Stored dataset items
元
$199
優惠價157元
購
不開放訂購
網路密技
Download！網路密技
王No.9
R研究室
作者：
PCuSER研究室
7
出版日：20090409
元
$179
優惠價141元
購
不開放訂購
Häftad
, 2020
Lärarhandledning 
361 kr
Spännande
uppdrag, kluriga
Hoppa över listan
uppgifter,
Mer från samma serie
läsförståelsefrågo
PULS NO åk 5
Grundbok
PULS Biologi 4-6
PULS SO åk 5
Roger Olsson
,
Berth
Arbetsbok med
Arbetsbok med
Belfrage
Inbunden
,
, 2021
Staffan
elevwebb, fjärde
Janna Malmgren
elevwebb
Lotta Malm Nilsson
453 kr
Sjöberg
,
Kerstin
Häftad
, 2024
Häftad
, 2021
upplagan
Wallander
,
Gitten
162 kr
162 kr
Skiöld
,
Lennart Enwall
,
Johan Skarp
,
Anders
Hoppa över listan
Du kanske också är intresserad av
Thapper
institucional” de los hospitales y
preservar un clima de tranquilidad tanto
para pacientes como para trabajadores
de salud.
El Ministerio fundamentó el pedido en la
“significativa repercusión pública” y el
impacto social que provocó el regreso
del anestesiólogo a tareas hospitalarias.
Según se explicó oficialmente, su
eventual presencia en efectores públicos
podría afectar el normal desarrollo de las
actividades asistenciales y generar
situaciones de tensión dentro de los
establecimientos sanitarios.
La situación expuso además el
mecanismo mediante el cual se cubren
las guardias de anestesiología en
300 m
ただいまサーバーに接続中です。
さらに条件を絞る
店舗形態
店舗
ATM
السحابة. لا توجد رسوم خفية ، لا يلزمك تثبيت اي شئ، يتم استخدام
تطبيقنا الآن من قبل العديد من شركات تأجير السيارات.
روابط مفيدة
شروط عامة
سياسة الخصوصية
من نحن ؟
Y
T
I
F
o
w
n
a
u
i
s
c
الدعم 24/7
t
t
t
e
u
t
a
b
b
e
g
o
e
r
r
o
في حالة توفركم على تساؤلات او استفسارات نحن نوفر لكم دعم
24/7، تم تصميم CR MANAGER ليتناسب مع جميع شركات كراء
* * *
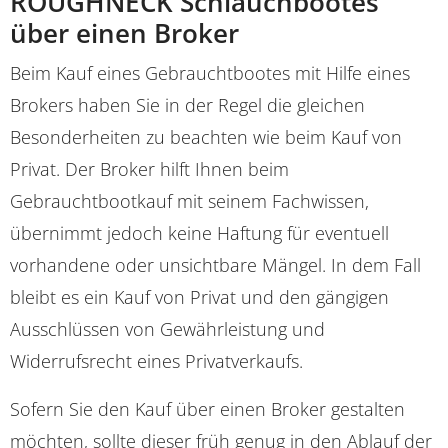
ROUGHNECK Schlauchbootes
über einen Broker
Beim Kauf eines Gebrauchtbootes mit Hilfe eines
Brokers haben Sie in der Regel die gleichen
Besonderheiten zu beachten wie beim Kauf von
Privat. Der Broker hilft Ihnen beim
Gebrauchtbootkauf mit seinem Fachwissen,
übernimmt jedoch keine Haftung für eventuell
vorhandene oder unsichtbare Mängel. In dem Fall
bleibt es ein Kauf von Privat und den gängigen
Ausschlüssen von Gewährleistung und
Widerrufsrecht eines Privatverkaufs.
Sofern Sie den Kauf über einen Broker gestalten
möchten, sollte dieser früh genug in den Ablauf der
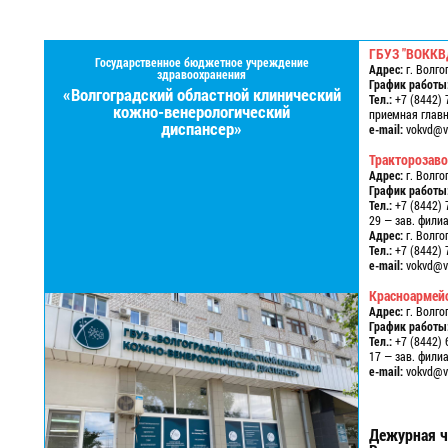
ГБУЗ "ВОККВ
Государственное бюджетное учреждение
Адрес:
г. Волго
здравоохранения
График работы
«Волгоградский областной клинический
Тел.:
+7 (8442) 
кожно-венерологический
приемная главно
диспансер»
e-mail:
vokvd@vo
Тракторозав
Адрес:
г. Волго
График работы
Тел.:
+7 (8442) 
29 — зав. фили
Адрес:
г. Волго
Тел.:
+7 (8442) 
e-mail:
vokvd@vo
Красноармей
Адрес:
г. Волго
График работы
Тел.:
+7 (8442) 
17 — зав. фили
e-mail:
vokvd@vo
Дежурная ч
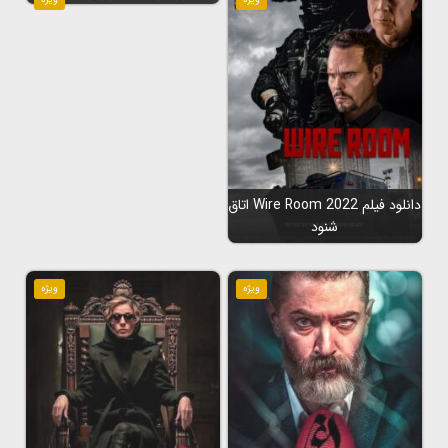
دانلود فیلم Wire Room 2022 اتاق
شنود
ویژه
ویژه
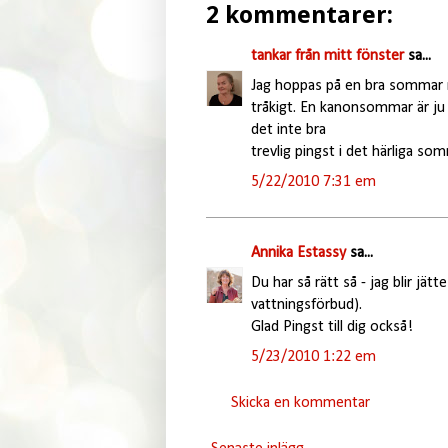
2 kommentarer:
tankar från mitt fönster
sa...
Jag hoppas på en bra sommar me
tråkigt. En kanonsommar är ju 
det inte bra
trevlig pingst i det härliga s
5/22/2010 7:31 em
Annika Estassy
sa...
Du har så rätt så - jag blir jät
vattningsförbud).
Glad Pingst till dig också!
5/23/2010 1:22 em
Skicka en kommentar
--
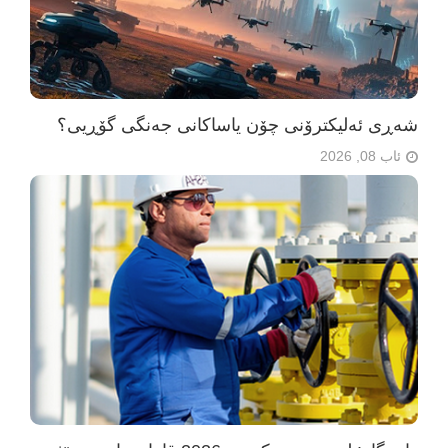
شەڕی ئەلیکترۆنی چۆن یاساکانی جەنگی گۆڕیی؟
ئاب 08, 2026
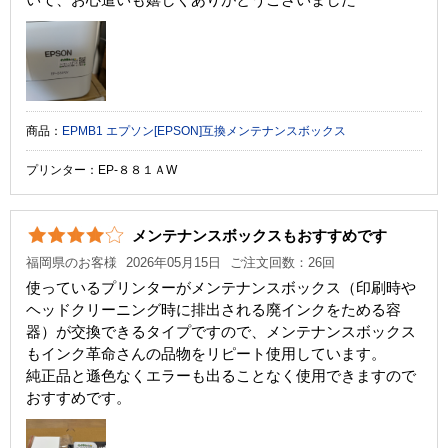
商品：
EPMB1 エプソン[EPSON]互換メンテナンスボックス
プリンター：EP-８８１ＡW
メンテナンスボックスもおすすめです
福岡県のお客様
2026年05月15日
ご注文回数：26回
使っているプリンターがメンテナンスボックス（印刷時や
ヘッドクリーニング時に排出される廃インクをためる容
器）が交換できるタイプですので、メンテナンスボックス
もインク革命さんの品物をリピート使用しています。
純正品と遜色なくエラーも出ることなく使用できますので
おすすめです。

How to complete this task: Search the records for the string "PULS", and copy every line that holds it.

Reply:
PULS NO åk 5
PULS Biologi 4-6
PULS SO åk 5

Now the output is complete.